* Task
Render the text lines of all the entries below as a JSON list of strings, with one string per line and blank lines omitted. Leave the pictures out of the answer.
==========
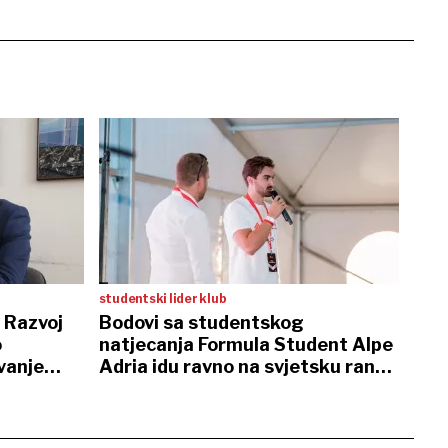
studentski lider klub
 Razvoj
Bodovi sa studentskog
o
natjecanja Formula Student Alpe
vanje
Adria idu ravno na svjetsku rang
listu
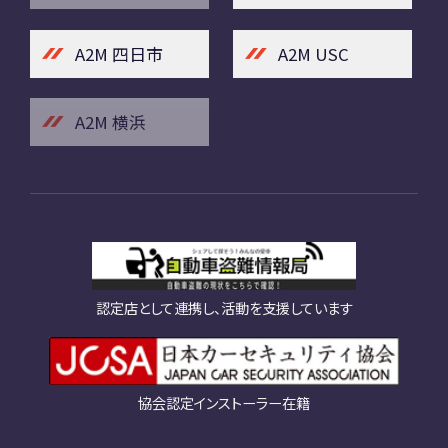
A2M 四日市
A2M USC
A2M 横浜
認定店として連携し、活動を支援しています
協会認定インストーラー在籍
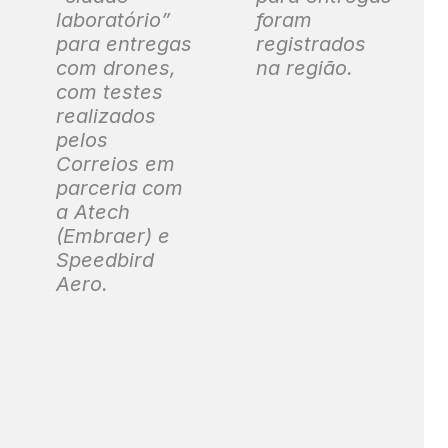
laboratório”
foram
para entregas
registrados
com drones,
na região.
com testes
realizados
pelos
Correios em
parceria com
a Atech
(Embraer) e
Speedbird
Aero.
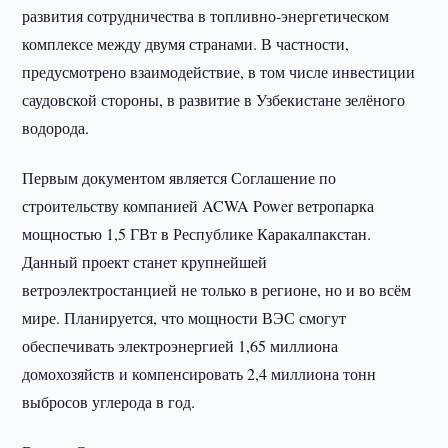
развития сотрудничества в топливно-энергетическом
комплексе между двумя странами. В частности,
предусмотрено взаимодействие, в том числе инвестиции
саудовской стороны, в развитие в Узбекистане зелёного
водорода.
Первым документом является Соглашение по
строительству компанией ACWA Power ветропарка
мощностью 1,5 ГВт в Республике Каракалпакстан.
Данный проект станет крупнейшей
ветроэлектростанцией не только в регионе, но и во всём
мире. Планируется, что мощности ВЭС смогут
обеспечивать электроэнергией 1,65 миллиона
домохозяйств и компенсировать 2,4 миллиона тонн
выбросов углерода в год.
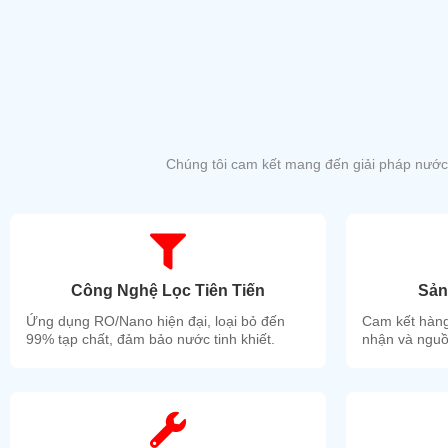
Chúng tôi cam kết mang đến giải pháp nước 
Công Nghệ Lọc Tiên Tiến
Sản
Ứng dụng RO/Nano hiện đại, loại bỏ đến
Cam kết hàng
99% tạp chất, đảm bảo nước tinh khiết.
nhận và nguồ
Máy lọc nước tinh khiết RO ST-01RO
tiện lợi hơn cả các dòn
khi ta ráng ly hoặc mở hứng với lượng nước nhiều cũng không
Máy lọc nước tủ inox ST-01RO có 3 dòng sản phẩm giá cả phả
Máy có thiết kế đèn báo hoạt động màu đỏ trên mặt máy để n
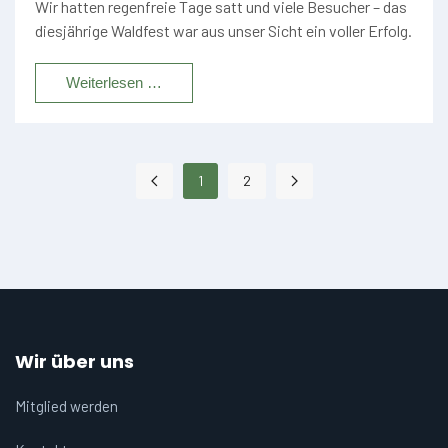
Wir hatten regenfreie Tage satt und viele Besucher – das
diesjährige Waldfest war aus unser Sicht ein voller Erfolg.
Weiterlesen …
1
2
Wir über uns
Mitglied werden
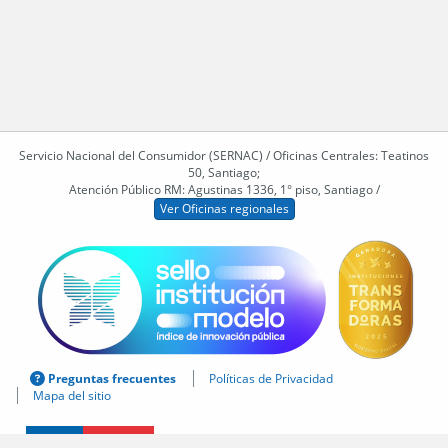
Servicio Nacional del Consumidor (SERNAC) / Oficinas Centrales: Teatinos
50, Santiago;
Atención Público RM: Agustinas 1336, 1° piso, Santiago /
Ver Oficinas regionales
Preguntas frecuentes
Políticas de Privacidad
Mapa del sitio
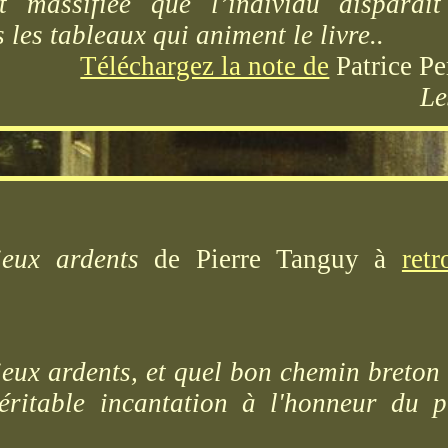
t massifiée que l’individu disparaî
les tableaux qui animent le livre..
Téléchargez la note de
Patrice Pe
Le
ieux ardents
de Pierre Tanguy à
ret
ieux ardents, et quel bon chemin breton 
véritable incantation à l'honneur du 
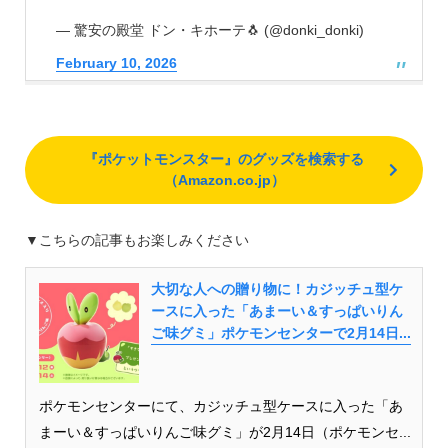
— 驚安の殿堂 ドン・キホーテ🐧 (@donki_donki)
February 10, 2026
『ポケットモンスター』のグッズを検索する
（Amazon.co.jp）
▼こちらの記事もお楽しみください
大切な人への贈り物に！カジッチュ型ケ
ースに入った「あまーい＆すっぱいりん
ご味グミ」ポケモンセンターで2月14日...
ポケモンセンターにて、カジッチュ型ケースに入った「あ
まーい＆すっぱいりんご味グミ」が2月14日（ポケモンセ...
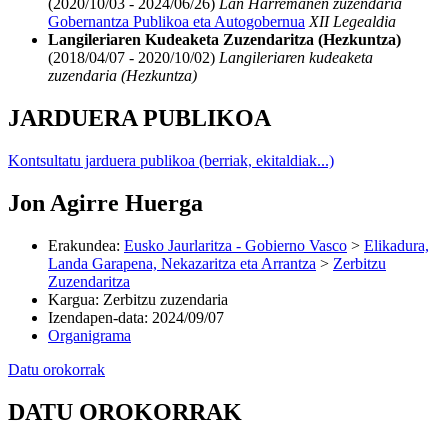
(2020/10/03 - 2024/06/26)
Lan Harremanen zuzendaria
Gobernantza Publikoa eta Autogobernua
XII Legealdia
Langileriaren Kudeaketa Zuzendaritza (Hezkuntza)
(2018/04/07 - 2020/10/02)
Langileriaren kudeaketa
zuzendaria (Hezkuntza)
JARDUERA PUBLIKOA
Kontsultatu jarduera publikoa (berriak, ekitaldiak...)
Jon Agirre Huerga
Erakundea
:
Eusko Jaurlaritza - Gobierno Vasco
>
Elikadura,
Landa Garapena, Nekazaritza eta Arrantza
>
Zerbitzu
Zuzendaritza
Kargua
:
Zerbitzu zuzendaria
Izendapen-data
:
2024/09/07
Organigrama
Datu orokorrak
DATU OROKORRAK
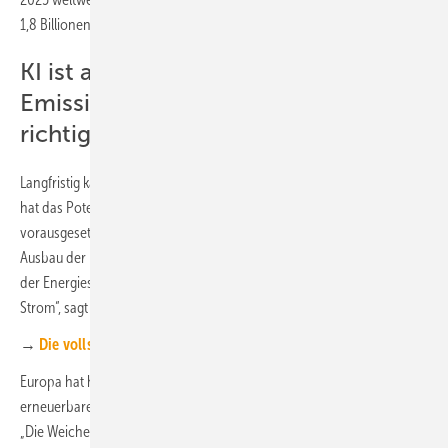
1,8 Billionen. Liter sein.
KI ist auch Teil der Lösung bei der
Emissionsminderung – mit dem
richtigen Energiemix
Langfristig kann KI dennoch zur Emissionsminderung beitragen. „KI
hat das Potenzial, netto emissionsmindernd zu wirken –
vorausgesetzt, ihre Effizienzgewinne skalieren schneller als der
Ausbau der Infrastruktur. Entscheidend ist dabei die Transformation
der Energiesysteme: Der Schlüssel zu ‚Green AI‘ liegt in sauberem
Strom“, sagt Hoffmann.
→
Die vollständige Studie (pdf, ENG) „Code, carbon, kilowatts“
Europa hat hier klare Vorteile – doch ohne konsequenten Ausbau der
erneuerbaren Energien droht dieser Vorsprung verloren zu gehen.
„Die Weichen für klimafreundliche KI-Infrastruktur müssen jetzt gestellt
==========
* Answer space
[
  "studentski lider klub",
  " Razvoj",
  "Bodovi sa studentskog",
  "o",
  "natjecanja Formula Student Alpe",
  "vanje",
  "Adria idu ravno na svjetsku rang",
  "listu",
  "A2M 四日市",
  "A2M USC",
  "A2M 横浜",
  "認定店として連携し、活動を支援しています",
  "協会認定インストーラー在籍",
  "laboratório”",
  "foram",
  "para entregas",
  "registrados",
  "com drones,",
  "na região.",
  "com testes",
  "realizados",
  "pelos",
  "Correios em",
  "parceria com",
  "a Atech",
  "(Embraer) e",
  "Speedbird",
  "Aero.",
  "развития сотрудничества в топливно-энергетическом",
  "комплексе между двумя странами. В частности,",
  "предусмотрено взаимодействие, в том числе инвестиции",
  "саудовской стороны, в развитие в Узбекистане зелёного",
  "водорода.",
  "Первым документом является Соглашение по",
  "строительству компанией ACWA Power ветропарка",
  "мощностью 1,5 ГВт в Республике Каракалпакстан.",
  "Данный проект станет крупнейшей",
  "ветроэлектростанцией не только в регионе, но и во всём",
  "мире. Планируется, что мощности ВЭС смогут",
  "обеспечивать электроэнергией 1,65 миллиона",
  "домохозяйств и компенсировать 2,4 миллиона тонн",
  "выбросов углерода в год.",
  "Chúng tôi cam kết mang đến giải pháp nước ",
  "Công Nghệ Lọc Tiên Tiến",
  "Sản",
  "Ứng dụng RO/Nano hiện đại, loại bỏ đến",
  "Cam kết hàng",
  "99% tạp chất, đảm bảo nước tinh khiết.",
  "nhận và nguồ",
  "Máy lọc nước tinh khiết RO ST-01RO",
  "tiện lợi hơn cả các dòn",
  "khi ta ráng ly hoặc mở hứng với lượng nước nhiều cũng không",
  "Máy lọc nước tủ inox ST-01RO có 3 dòng sản phẩm giá cả phả",
  "Máy có thiết kế đèn báo hoạt động màu đỏ trên mặt máy để n",
  "Wir hatten regenfreie Tage satt und viele Besucher – das",
  "diesjährige Waldfest war aus unser Sicht ein voller Erfolg.",
  "Weiterlesen …",
  "1",
  "2",
  "Wir über uns",
  "Mitglied werden",
  "Servicio Nacional del Consumidor (SERNAC) / Oficinas Centrales: Teatinos",
  "50, Santiago;",
  "Atención Público RM: Agustinas 1336, 1° piso, Santiago /",
  "Ver Oficinas regionales",
  "Preguntas frecuentes",
  "Políticas de Privacidad",
  "Mapa del sitio",
  "t massifiée que l’individu disparaî",
  "les tableaux qui animent le livre..",
  "Téléchargez la note de",
  "Patrice Pe",
  "Le",
  "ieux ardents",
  "de Pierre Tanguy à",
  "ret",
  "ieux ardents, et quel bon chemin breton ",
  "véritable incantation à l'honneur du ",
  "— 驚安の殿堂 ドン・キホーテ🐧 (@donki_donki)",
  "February 10, 2026",
  "『ポケットモンスター』のグッズを検索する",
  "（Amazon.co.jp）",
  "▼こちらの記事もお楽しみください",
  "大切な人への贈り物に！カジッチュ型ケ",
  "ースに入った「あまーい＆すっぱいりん",
  "ご味グミ」ポケモンセンターで2月14日...",
  "ポケモンセンターにて、カジッチュ型ケースに入った「あ",
  "まーい＆すっぱいりんご味グミ」が2月14日（ポケモンセ...",
  "(2020/10/03 - 2024/06/26)",
  "Lan Harremanen zuzendaria",
  "Gobernantza Publikoa eta Autogobernua",
  "XII Legealdia",
  "Langileriaren Kudeaketa Zuzendaritza (Hezkuntza)",
  "(2018/04/07 - 2020/10/02)",
  "Langileriaren kudeaketa",
  "zuzendaria (Hezkuntza)",
  "JARDUERA PUBLIKOA",
  "Kontsultatu jarduera publikoa (berriak, ekitaldiak...)",
  "Jon Agirre Huerga",
  "Erakundea",
  ":",
  "Eusko Jaurlaritza - Gobierno Vasco",
  ">",
  "Elikadura,",
  "Landa Garapena, Nekazaritza eta Arrantza",
  ">",
  "Zerbitzu",
  "Zuzendaritza",
  "Kargua",
  ":",
  "Zerbitzu zuzendaria",
  "Izendapen-data",
  ":",
  "2024/09/07",
  "Organigrama",
  "Datu orokorrak",
  "DATU OROKORRAK",
  "1,8 Billionen. Liter sein.",
  "KI ist auch Teil der Lösung bei der",
  "Emissionsminderung – mit dem",
  "richtigen Energiemix",
  "Langfristig kann KI dennoch zur Emissionsminderung beitragen. „KI",
  "hat das Potenzial, netto emissionsmindernd zu wirken –",
  "vorausgesetzt, ihre Effizienzgewinne skalieren schneller als der",
  "Ausbau der Infrastruktur. Entscheidend ist dabei die Transformation",
  "der Energiesysteme: Der Schlüssel zu ‚Green AI‘ liegt in sauberem",
  "Strom“, sagt Hoffmann.",
  "→",
  "Die vollständige Studie (pdf, ENG) „Code, carbon, kilowatts“",
  "Europa hat hier klare Vorteile – doch ohne konsequenten Ausbau der",
  "erneuerbaren Energien droht dieser Vorsprung verloren zu gehen.",
  "„Die Weichen für klimafreundliche KI-Infrastruktur müssen jetzt gestellt"
]